Critiques

Klô Pelgag

Abracadabra

  • Secret City Records
  • 2024
  • 42 minutes
9
Le meilleur de lca

Est-ce que Klô Pelgag est magicienne? Quand on regarde son parcours et l’absence d’erreur, on dit : coudonc, il y a certainement de la prestidigitation. Mais on ne se tanne pas de la voir nous refaire le même tour, nous ensorceler avec des pièces qui surprennent par leur absence de surplace. Avec quatre albums à son actif, Pelgag continue de livrer des pièces qui sont fraîches, qui gardent à la fois certains éléments qui nous charment de sa manière d’approcher l’écriture tout en s’assurant de ne pas être là où on pourrait l’attendre.

Pour Abracadbra, Klô Pelgag a aussi assumé le rôle de réalisatrice en plus d’arrangeuse et évidemment d’autrice-compositrice-interprète. Malgré l’absence de Sylvain Deschamps à ses côtés, et malgré les doutes qu’elle pouvait entretenir ou les frustrations qu’elle a pu vivre au cours du processus, elle accouche d’un album qui porte une signature cohérente et un traitement qui fait honneur à la qualité des textes et des compositions qu’elle y glisse.

Quand je dis qu’on retrouve des côtés qu’on aime de Klô Pelgag, je parle du piano doux qui soutient Sans visage et qui mène la charge, ainsi que les « oh oh oh » qui ont encore un lien de filiation avec ceux qu’on entendait sur Les maladies du cœur sur son EP de 2012. Ce n’est pas la seule chose qui rappelle le passé, il y a aussi ces paroles :

Je vais te contredire
T’es pas une ogive nucléaire de destruction massive
Veux-tu toujours me suivre?
Je te ferai tourner dans la grande roue de Tchernobyl
Sans visage

Cette référence directe à Marie Curie de VioleTT Pi, son partenaire de vie, offre une lecture un peu plus personnelle de la pièce qui illustre les moments de doute d’un couple. Merci à la collègue Aurore Davignon d’avoir soulevé en premier le lien entre les deux chansons. D’un autre côté, il y a l’ajout de ces enregistrements de terrain que Klô Pelgag ajoute ici et qui parsème l’album. Bref, il y a à la fois un lien avec le passé sur Abracadabra et quelque chose qui avance résolument.

Il y a d’abord l’omniprésence des synthétiseurs qui sont encore plus au centre des sonorités que sur Notre-Dame-des-Sept-Douleurs. C’est vrai dès les premières notes de Le sang des fruits rouges qui ouvre l’album. Ça se poursuit dans Pythagore alors que des sonorités près du bruit du tonnerre par un orage d’été accompagnent simplement la voix de Pelgag.

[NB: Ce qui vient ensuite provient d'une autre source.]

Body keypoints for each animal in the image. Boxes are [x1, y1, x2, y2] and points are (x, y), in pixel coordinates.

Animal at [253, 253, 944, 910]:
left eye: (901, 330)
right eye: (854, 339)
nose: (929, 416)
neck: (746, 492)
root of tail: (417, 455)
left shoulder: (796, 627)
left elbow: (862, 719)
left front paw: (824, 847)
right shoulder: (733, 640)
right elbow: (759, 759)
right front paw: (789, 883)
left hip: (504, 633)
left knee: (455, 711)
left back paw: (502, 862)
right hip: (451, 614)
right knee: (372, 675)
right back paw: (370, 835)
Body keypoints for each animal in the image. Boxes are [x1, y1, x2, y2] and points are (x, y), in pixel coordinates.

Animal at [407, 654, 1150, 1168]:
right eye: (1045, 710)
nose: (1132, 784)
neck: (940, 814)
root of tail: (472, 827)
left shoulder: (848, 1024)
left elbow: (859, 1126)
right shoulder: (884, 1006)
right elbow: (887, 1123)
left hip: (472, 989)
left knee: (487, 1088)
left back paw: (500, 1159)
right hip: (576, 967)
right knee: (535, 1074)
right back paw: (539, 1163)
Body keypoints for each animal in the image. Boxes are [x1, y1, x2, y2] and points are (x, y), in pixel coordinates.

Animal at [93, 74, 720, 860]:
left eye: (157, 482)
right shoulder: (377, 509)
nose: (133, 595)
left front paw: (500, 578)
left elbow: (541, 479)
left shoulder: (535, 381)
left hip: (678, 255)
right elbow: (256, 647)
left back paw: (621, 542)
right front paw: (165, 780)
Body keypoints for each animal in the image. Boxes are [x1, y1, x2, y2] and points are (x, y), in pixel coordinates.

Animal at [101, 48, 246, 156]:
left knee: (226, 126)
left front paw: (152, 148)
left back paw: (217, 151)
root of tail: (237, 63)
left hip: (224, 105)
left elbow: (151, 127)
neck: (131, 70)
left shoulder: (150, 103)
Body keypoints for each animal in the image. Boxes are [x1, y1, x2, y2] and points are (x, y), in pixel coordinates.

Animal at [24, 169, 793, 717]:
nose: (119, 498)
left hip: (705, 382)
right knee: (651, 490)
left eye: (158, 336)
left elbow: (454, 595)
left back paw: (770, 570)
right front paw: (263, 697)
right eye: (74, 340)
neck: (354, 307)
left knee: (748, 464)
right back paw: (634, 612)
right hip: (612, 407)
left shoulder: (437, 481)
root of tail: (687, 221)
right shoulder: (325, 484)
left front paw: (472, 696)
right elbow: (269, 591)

Même si Abracadabra est un album extravagant et grandiose à bien des égards, il y a aussi une retenue que démontre Klô Pelgag. Elle sait quand beurrer épais et quand il le faut laisser un peu de place à la musique. C’est le cas sur la magnifique Le goût des mangues où essentiellement son piano et sa voix font l’essentiel de la chose. Il y a bien sûr quelques petites sonorités et des cordes qui l’appuient, mais c’est d’abord avant tout la simplicité qui gagne ici. C’est vrai aussi au début de Les puits de lumière qu’elle a décidé, de son propre aveu, de troller. Malgré cela, on est loin de la violence de ce qui peut se dire en ligne et les arrangements donnent juste un petit peu plus de grandeur à cette pièce à la mélodie fort efficace.

Il y a tout de même des moments où Klô Pelgag s’en va dans de nouveaux territoires sonores sur Abracadabra. C’est vrai pour l’excellente et dansante Deux jours et deux nuits qui pourraient jouer dans une soirée dansante. Décembre offre aussi de magnifiques moments où Klô Pelgag passe sa voix dans des filtres au refrain. Ça marche. Libre, le premier extrait sorti de l’album nous donnait un avant-goût avec ses synthétiseurs qui semblent venus de l’espace.

J’ai retourné Abracadabra de tous les côtés pour lui trouver des défauts. Ça vient lassant de donner des notes exceptionnelles à la même artiste. Mais… il faut savoir rendre les armes parfois. Abracadabra est un bijou signé Chloé Pelletier-Gagnon qui démontre une fois de plus à quel point elle est dédiée à son projet artistique et sa volonté de recherche constante pour réussir à exprimer, à travers des textes poétiques, ses émotions. Rami Renno (le sonorisateur de Klô Pelgag) me demandait si c’était son meilleur, il y a quelques jours. Je peine encore à répondre à cette question, non parce que je doute de l’excellence d’Abracadabra, mais bien parce que le corpus de Klô Pelgag est d’une qualité impressionnante.